Auch die Stadt Ludwigsburg befasst sich laut Pressestelle intensiv mit der Thematik und bereitet sich auf die steigenden Schülerzahlen in der Betreuung vor. 13 Anträge auf Förderung für neun Schulen wurden gestellt. „Alle Anträge wurden fristgerecht bis zum 22. April eingereicht. Wir müssen zunächst abwarten, was das Losverfahren für die beantragten Projekte bedeutet“, sagt Pressesprecher Peter Spear. „Da das im Vorfeld vom Land anders kommuniziert wurde, stellt dies auch uns vor Herausforderungen.“
Kein Problem mit Räumen
An allen Ludwigsburger Grundschulen gebe es ausreichend Platz für die Ganztagsbetreuung. Allerdings: „Wie auch in anderen Bereichen ist die Personalsituation im Betreuungsbereich angespannt. Deshalb können wir aktuell nicht an allen Standorten die vorhandene Platzzahl voll ausschöpfen.“
Bereits jetzt böten alle Grundschulen ohne Ganztagsbetrieb im Rahmen der Schulkindbetreuung eine Betreuung von 7 bis 17 Uhr an. Das Modell der Schulkindbetreuung werde auch nach Inkrafttreten des Rechtsanspruches an Schulen ohne Ganztagsbetrieb weitergeführt, eine konkrete Ausgestaltung stehe aber aktuell noch nicht fest.

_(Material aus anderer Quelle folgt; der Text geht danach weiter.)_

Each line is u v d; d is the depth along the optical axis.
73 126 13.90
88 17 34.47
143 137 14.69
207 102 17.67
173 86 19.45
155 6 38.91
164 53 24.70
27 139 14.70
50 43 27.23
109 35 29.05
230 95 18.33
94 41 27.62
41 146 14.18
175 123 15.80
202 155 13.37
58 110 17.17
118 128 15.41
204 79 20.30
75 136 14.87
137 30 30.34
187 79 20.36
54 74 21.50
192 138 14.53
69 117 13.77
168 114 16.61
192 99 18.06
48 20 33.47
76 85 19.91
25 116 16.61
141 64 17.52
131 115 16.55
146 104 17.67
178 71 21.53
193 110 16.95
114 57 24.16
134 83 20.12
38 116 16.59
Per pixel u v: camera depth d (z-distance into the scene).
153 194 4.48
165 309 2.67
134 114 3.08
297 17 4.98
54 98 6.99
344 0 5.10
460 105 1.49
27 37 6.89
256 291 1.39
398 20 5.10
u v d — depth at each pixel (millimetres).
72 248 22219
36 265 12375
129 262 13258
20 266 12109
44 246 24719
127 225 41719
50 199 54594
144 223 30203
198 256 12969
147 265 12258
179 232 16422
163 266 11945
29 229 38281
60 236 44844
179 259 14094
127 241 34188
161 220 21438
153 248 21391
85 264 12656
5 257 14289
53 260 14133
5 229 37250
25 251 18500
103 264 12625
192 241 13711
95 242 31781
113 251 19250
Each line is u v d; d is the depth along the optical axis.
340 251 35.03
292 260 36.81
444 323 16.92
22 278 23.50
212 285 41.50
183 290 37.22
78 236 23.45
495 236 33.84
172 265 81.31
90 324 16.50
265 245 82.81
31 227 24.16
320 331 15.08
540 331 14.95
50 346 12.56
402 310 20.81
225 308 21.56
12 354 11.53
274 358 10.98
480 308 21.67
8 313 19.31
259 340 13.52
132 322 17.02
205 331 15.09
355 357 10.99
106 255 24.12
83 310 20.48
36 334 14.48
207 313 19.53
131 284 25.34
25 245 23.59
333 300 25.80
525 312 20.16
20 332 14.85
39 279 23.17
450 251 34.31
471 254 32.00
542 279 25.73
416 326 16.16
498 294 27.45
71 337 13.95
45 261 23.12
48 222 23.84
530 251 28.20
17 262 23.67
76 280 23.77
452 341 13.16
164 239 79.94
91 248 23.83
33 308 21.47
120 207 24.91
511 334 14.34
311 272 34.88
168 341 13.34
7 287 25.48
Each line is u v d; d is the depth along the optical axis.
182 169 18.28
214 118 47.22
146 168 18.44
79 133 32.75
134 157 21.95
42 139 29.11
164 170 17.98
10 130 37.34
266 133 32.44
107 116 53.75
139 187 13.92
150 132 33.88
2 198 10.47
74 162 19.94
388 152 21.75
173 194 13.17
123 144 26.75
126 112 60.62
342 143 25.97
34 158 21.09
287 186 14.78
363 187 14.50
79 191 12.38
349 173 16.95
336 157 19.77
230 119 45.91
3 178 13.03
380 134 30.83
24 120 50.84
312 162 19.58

„Wir gehen davon aus, dass mit Inkrafttreten des Rechtsanspruchs etwa zehn Prozent mehr Kinder einen Betreuungsplatz in Anspruch nehmen werden. Das Thema Personalakquise für den Betreuungsbereich wird uns weiterhin stark in Anspruch nehmen.“ Insgesamt sieht sich Ludwigsburg aber auf einem guten Weg, den Rechtsanspruch zur Ganztagsbetreuung umsetzen zu können, so der Sprecher der Stadt Ludwigsburg weiter.